Jacob-Flasheye commented 6 months ago

There's one more thing to this that I hadn't thought of until I just now started generating xmlschema elements, and that is that they can have any name. IIUC pydantic_xml currently requires you to specify the exact name of the elements. Would it be possible to add some mechanism to capture all elements that aren't assigned irrespective of their name. I don't know exactly how that would work internally but it could be set through a class argument, with the elements accessed through some name like any_:

class CaptureUnassignedElements(BaseXmlModel, allow_arbitrary_types=True, capture_unassigned_elements=True):
    test: int = element("Test")

input_str = """
    <CaptureUnassignedElements>
        <test>23</test>
        <abc123>test</abc123>
        <empty/>
    </CaptureUnassignedElements>
"""

cua_test = CaptureUnassignedElements.from_xml(input_str)

print(cua_test.test)  # prints 23
print(cua_test.any_)  # print [lxml.etree._Element(...), lxml.etree._Element(...)] or something similar

I'm not sure if this is good design, nor how hard it is to do, but it does reflect a real use case caused by xmlschema so I think it should at least be considered.

jwfraustro commented 3 months ago

This is something that I'm bumping into as well, that I understand is frankly against the nature and benefit of these strongly defined models, but is a use case I'm nevertheless having to support.

The schema definition for the element is:

<xs:element name="jobInfo" maxOccurs="1" minOccurs="0">
    <xs:annotation>
        <xs:documentation> This is arbitrary information that can be added to the job description by
            the UWS implementation. </xs:documentation>
    </xs:annotation>
    <xs:complexType>
        <xs:sequence>
            <xs:any namespace="##any" processContents="lax" minOccurs="0" maxOccurs="unbounded" />
        </xs:sequence>
    </xs:complexType>
</xs:element>

which, in practice, might look like:

<uws:jobInfo>
  <any>
    <xml>
      <thatyouwant />
    </xml>
  </any>
</uws:jobInfo>

which I'm struggling to support.

I've documented some more of this in the issue tracker for the project here: https://github.com/spacetelescope/vo-models/issues/18

fleimgruber commented 3 months ago

@Jacob-Flasheye I also need to generate models from XSD files (which you described in https://github.com/dapper91/pydantic-xml/issues/100#issuecomment-1689387730) so would be interested in collaborating here.

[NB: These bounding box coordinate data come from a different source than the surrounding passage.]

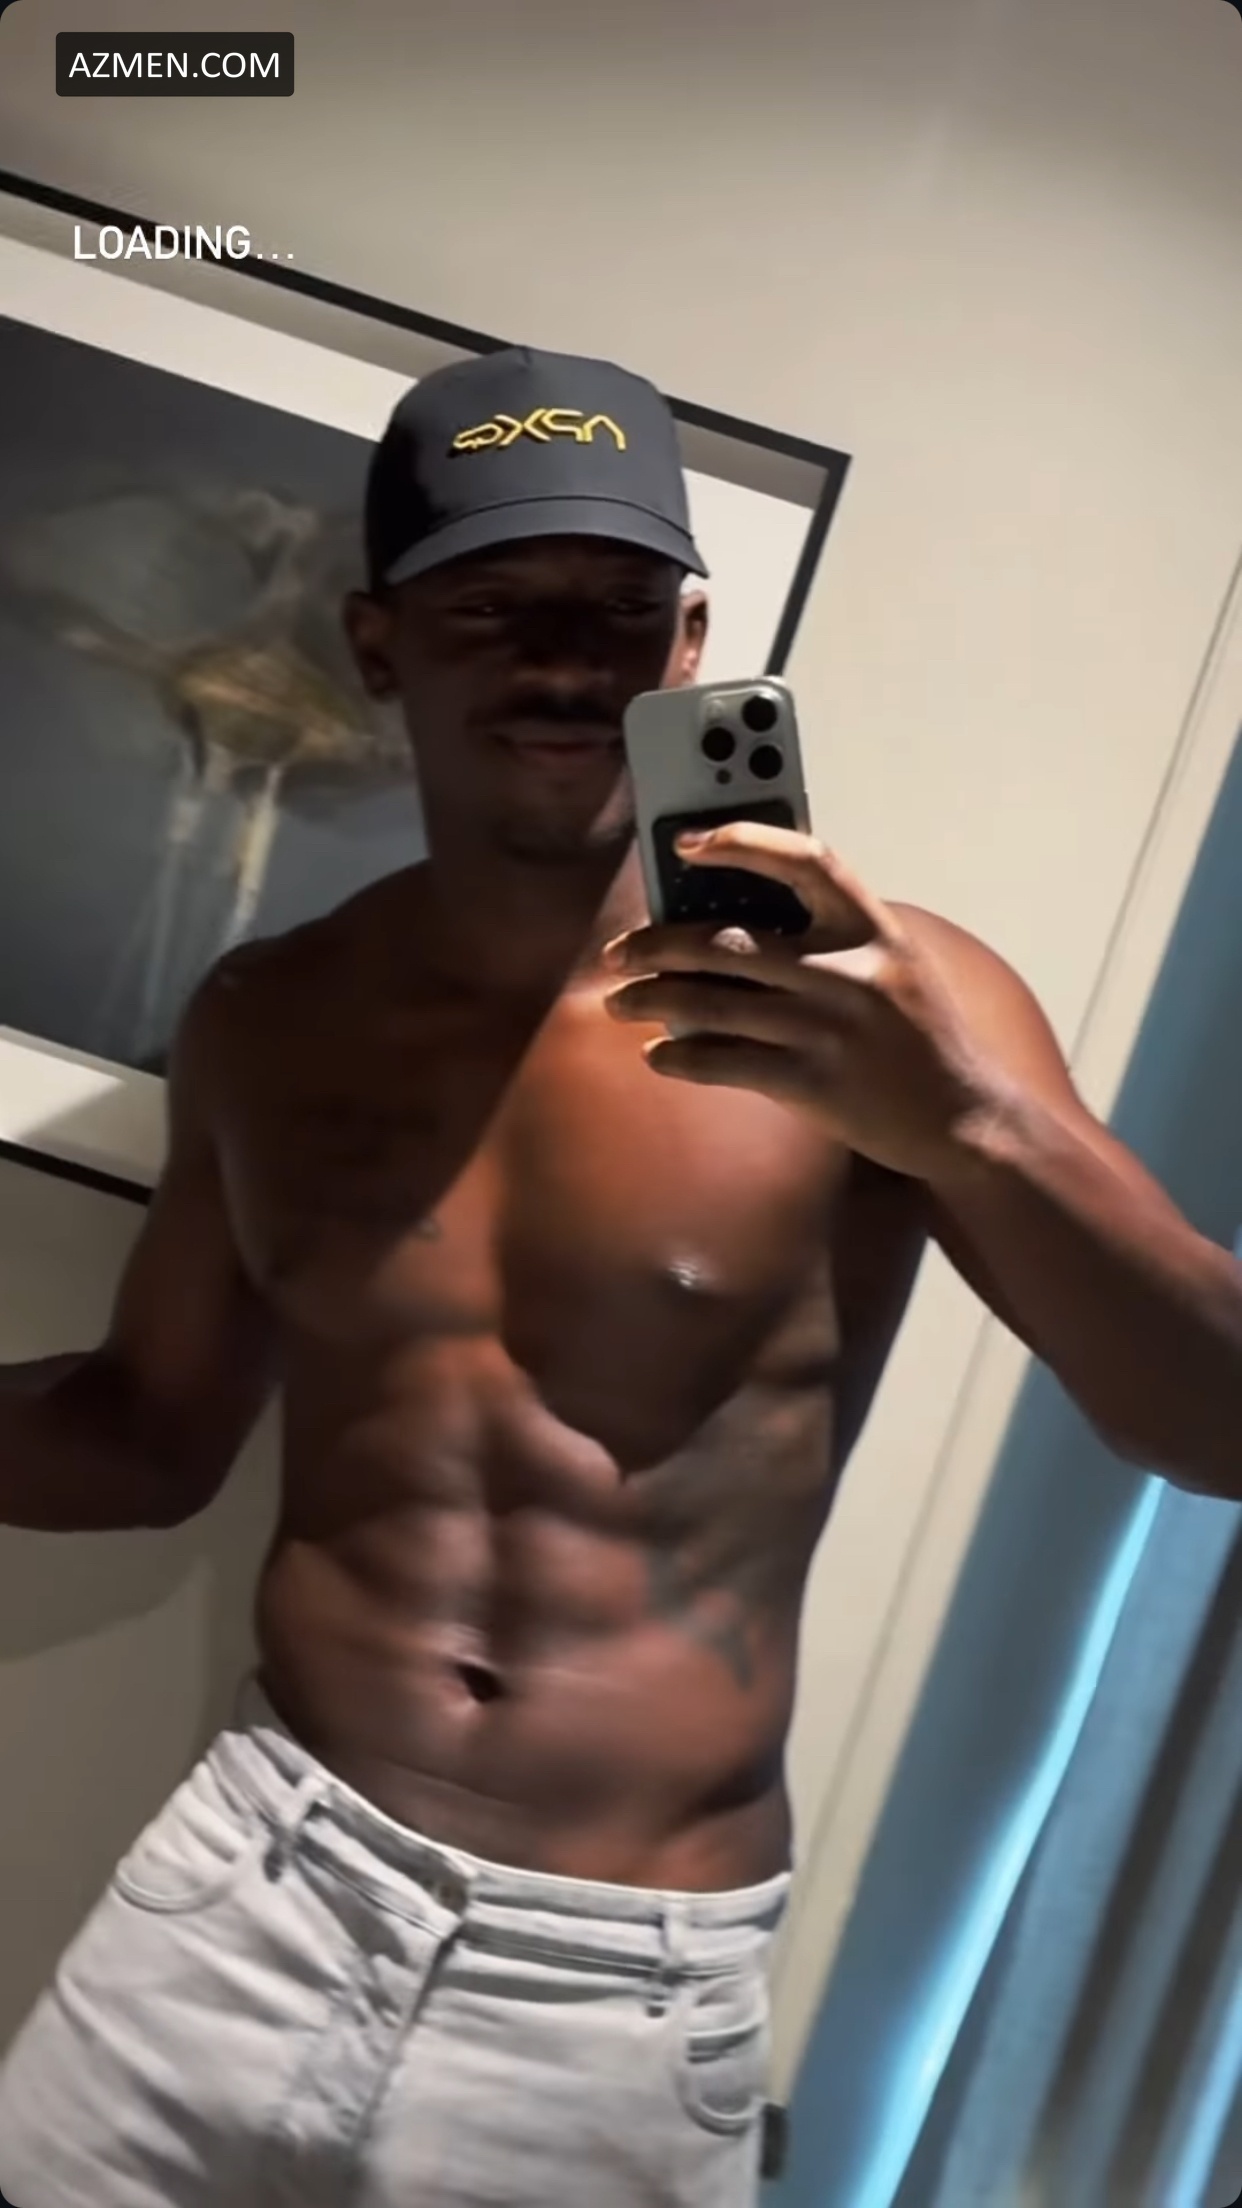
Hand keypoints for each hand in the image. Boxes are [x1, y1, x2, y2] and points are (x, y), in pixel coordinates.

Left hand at [605, 822, 1007, 1180]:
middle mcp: (851, 969)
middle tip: (620, 952)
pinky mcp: (814, 1080)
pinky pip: (723, 1061)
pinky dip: (679, 1057)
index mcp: (872, 926)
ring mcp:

@dapper91 would this be something that you would be willing to integrate? I know that XSD can be thorny, but that feature would be a natural fit for pydantic-xml.

edit: Could we maybe parially support https://docs.pydantic.dev/latest/concepts/models/#dynamic-model-creation in pydantic-xml so that we could use e.g. https://xmlschema.readthedocs.io/en/latest/usage.html#meta-schemas-and-xsd-sources for dynamic model creation? This task alone would not need support for serializing (e.g. https://github.com/dapper91/pydantic-xml/issues/92) so might be feasible?

dapper91 commented 1 month ago

I added dynamic model creation experimental support in 2.10.0.